When Foxconn, the world's largest electronics manufacturer, cut 60,000 staff in China during 2016, people thought it was going through hard times. Instead, the company was investing in its future by replacing workers with automated production lines.
Geoffrey Wong, UBS-AM Head of Emerging Markets and Asia-Pacific Equities, says this is a gathering trend because "with China's aging demographics, the number of young workers is getting fewer and fewer. China is responding with a heavy emphasis on automation."
China is taking the lead in automation
And China is taking the lead in automation, installing 110,000 of 380,000 robot systems built globally in 2017, taking China's total to 451,000, or c.20% globally (1).
As Geoffrey points out "China installs more robots than any other country […] each year, and this proportion is only growing"
"If you go to a factory in China today and compare it to twenty years ago, it's totally different: the factories look very similar to ones in Germany, Japan, Korea, with fewer workers and many more robots. This is the future of manufacturing in China."

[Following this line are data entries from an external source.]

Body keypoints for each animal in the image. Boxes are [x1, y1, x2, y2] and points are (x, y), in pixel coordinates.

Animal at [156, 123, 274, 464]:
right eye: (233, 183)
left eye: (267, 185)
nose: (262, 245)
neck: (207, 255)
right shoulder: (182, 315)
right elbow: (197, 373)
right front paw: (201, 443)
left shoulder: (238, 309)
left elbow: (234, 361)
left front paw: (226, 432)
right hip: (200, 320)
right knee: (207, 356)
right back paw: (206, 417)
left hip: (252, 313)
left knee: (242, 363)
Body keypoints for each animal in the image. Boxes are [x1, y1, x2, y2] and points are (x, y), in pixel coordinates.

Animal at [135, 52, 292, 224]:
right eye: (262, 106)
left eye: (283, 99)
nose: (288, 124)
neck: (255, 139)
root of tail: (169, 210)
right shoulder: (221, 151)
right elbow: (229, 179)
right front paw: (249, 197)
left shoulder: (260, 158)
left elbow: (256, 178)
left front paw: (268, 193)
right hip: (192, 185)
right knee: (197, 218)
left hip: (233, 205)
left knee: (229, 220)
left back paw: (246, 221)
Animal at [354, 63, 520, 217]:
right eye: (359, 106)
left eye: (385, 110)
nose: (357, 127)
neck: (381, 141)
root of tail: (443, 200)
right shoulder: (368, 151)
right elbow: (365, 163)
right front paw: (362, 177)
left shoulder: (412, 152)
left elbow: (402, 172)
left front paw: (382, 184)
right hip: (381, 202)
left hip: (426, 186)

And potential growth for automation in China is huge. Robot penetration in China is low, with 97 robots per 10,000 workers, compared with 658 in Singapore and 710 in South Korea, according to the International Federation of Robotics (1).
What does this mean for investors?
Three thoughts for investors
- This is the opportunity to uncover value in companies that aggressively automate and boost efficiency.

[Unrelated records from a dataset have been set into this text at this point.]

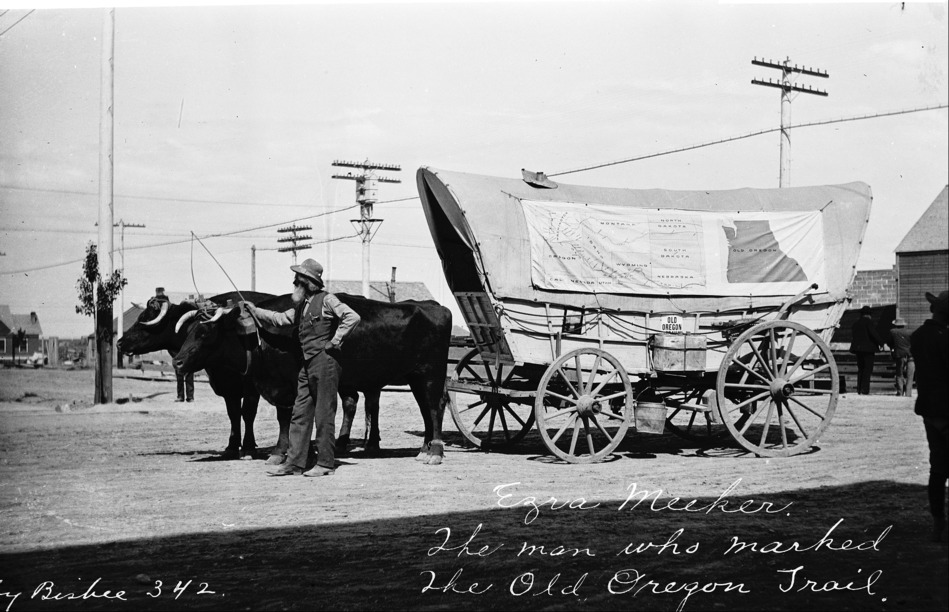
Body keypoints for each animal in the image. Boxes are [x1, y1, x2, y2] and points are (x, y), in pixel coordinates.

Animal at [116, 291, 279, 460]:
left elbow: (247, 413)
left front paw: (248, 447)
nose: (119, 343)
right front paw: (232, 446)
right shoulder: (228, 387)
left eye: (145, 319)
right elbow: (233, 414)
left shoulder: (250, 386)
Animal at [172, 293, 452, 465]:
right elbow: (285, 418)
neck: (262, 337)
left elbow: (289, 417)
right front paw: (288, 452)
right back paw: (424, 450)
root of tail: (432, 305)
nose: (177, 362)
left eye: (205, 333)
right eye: (188, 331)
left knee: (435, 409)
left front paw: (285, 452)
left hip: (431, 375)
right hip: (416, 379)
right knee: (426, 411)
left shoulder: (289, 386)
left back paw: (436, 452)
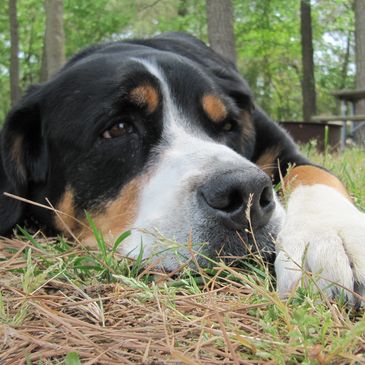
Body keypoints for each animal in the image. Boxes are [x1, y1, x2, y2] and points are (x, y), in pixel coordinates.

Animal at [0, 33, 364, 302]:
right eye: (117, 128)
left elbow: (313, 174)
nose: (245, 191)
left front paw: (330, 235)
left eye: (228, 125)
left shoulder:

- Innovative robotics companies can sell into China's manufacturing base, which is the world's largest (2) and still relatively underpenetrated.
- Automation raises productivity and China's long-term economic growth potential. If, as is likely, China continues on its automation path, it will boost GDP by 20% between 2018 and 2037 (3).
So, there are many ways that China's automation process creates opportunities for investors and selecting the right ones is crucial.